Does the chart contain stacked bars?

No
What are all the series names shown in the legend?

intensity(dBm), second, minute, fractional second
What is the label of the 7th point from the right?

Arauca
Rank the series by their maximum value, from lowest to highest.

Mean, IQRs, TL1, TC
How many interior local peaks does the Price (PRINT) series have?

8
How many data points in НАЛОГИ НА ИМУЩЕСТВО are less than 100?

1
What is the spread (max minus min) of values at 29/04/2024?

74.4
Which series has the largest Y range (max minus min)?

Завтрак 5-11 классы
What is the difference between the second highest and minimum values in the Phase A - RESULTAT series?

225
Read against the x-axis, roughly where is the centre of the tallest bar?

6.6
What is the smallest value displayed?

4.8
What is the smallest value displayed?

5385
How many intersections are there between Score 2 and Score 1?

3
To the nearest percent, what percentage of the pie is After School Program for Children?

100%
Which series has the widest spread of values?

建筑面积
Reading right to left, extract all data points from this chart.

****************

Work required —
Copy everything from the line containing "Завтрак 5-11 классы" down to the end of the material, word for word.

Response for this exercise —
Завтрак 5-11 классы
What is the difference between the second highest and minimum values in the Phase A - RESULTAT series?

225
Read against the x-axis, roughly where is the centre of the tallest bar?

6.6
What is the smallest value displayed?

4.8
What is the smallest value displayed?

5385
How many intersections are there between Score 2 and Score 1?

3
To the nearest percent, what percentage of the pie is After School Program for Children?

100%
Which series has the widest spread of values?

建筑面积
Reading right to left, extract all data points from this chart.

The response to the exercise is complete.